Ella era la única que tenía derecho a hacerse esperar a la hora de despegar el avión…

2 de junio. Esta mañana he visto a sus hijos, a los que una niñera paseaba por un jardincillo idéntico a no sé ya qué jardín de París, cercano a la avenue Victor-Hugo. El chiquillo se le parece tanto que me resulta difícil imaginar que se convertirá en un hombre.
Todavía no me hago a la idea… No hace ni seis días que nos encontrábamos en Khartum cuando, en suma, todo se ha decidido…
… Lady Makinson que simulaba no conocer a Ferdinand, y a quien los ingleses de a bordo, al corriente de su personalidad, rodeaban de todo tipo de atenciones… Era ella quien presidía las comidas… Ella era la única que tenía derecho a hacerse esperar a la hora de despegar el avión…
Y Ferdinand, solo en su rincón, sabía el motivo por el cual hablaba Mary con tanta volubilidad, por qué reía tan estridentemente, por qué fumaba aún más de lo habitual en cuanto bajaban del avión.
Probablemente, en aquel momento, si hubiese yo querido…
Pero, en aquel momento, él mismo no sabía qué quería. Se hallaba replegado sobre sí mismo, presa del deseo de hacer algo, no importa qué, pero, en cualquier caso, de zafarse de todo cuanto había sido su vida hasta aquel entonces.
¿Acaso, cuando me miraba ella con disimulo de una punta a otra del avión, sospechaba que había momentos en que casi estaba decidido a matarla, para luego poner fin a mi vida?…
Ferdinand no refería casi nada de lo que aconteció en Khartum. La cena había finalizado. Los pasajeros iban organizando sus mesas de bridge. Lady Makinson, algo crispada, se había dirigido hacia la terraza de la que habían sido retirados los sillones y las mesas, dado que se avecinaba una tormenta de arena.
Desde ese momento, comprendo que un hombre sea capaz de hacer cualquier disparate. La palabra loco es insuficiente. Estaba decidido a…

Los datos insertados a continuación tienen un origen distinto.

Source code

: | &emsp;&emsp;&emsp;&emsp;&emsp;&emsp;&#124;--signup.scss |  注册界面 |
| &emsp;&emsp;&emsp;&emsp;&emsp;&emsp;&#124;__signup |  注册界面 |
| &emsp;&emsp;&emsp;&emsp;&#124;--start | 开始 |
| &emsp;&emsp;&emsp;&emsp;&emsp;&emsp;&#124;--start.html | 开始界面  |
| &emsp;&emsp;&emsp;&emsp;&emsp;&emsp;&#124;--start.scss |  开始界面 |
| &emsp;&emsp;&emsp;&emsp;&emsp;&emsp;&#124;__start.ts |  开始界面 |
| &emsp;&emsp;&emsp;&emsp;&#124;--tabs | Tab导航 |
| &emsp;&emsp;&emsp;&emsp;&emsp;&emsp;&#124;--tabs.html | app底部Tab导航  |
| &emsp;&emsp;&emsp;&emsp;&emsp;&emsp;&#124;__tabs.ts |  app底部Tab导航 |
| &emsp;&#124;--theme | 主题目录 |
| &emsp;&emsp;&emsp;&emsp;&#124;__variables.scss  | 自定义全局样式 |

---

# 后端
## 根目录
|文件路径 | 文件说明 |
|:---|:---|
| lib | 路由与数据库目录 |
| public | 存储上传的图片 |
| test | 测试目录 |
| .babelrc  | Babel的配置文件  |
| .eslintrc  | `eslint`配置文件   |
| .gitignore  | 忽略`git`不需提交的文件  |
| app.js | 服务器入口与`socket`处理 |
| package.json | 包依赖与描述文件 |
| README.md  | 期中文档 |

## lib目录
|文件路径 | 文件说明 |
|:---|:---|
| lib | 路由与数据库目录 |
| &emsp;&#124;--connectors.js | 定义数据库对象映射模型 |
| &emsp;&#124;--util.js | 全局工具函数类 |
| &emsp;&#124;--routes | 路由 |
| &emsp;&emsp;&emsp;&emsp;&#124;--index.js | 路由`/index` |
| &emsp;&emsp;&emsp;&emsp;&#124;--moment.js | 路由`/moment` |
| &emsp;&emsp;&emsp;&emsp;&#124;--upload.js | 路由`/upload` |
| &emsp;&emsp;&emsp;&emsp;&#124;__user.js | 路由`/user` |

Ni yo mismo lo sé… ¿Quizás a echarme a sus pies y romper a llorar?… ¿Acaso lo intuyó ella?… ¿Acaso daba lástima?… ¿Acaso?… Me miraba mientras me acercaba a ella y debía clavarse las uñas en las palmas de las manos… Luego, con voz muy queda, casi suplicante, murmuró:
«—¡Please!…».
¡Sí! sencillamente: se lo ruego… Y ella me rogaba, lo sé, que no diera el paso, que no pronunciara la palabra que lo hubiese cambiado todo…
En aquel momento, si hubiese querido…
Media hora más tarde, redactó un telegrama en la recepción del hotel… ¡Lo comprendí todo cuando, al llegar a Alejandría, vi que le estaba esperando un hidroavión!…
Todavía no sé por qué tomé el barco… Quizás fuese necesario…
Aparentemente absortos en las hojas de salario, ambos hombres permanecían silenciosos, agudizando el oído.
Sobre la mesa del comedor no había más que una lámpara auxiliar. La lluvia caía como solía ocurrir durante las noches de aquella estación del año. Ferdinand veía ante él los ojos preocupados de Camille.
—No lo ha leído todo… —musitó Ferdinand.
Lo sentía en todas las fibras de su ser, trataba de seguir esta lectura con el pensamiento.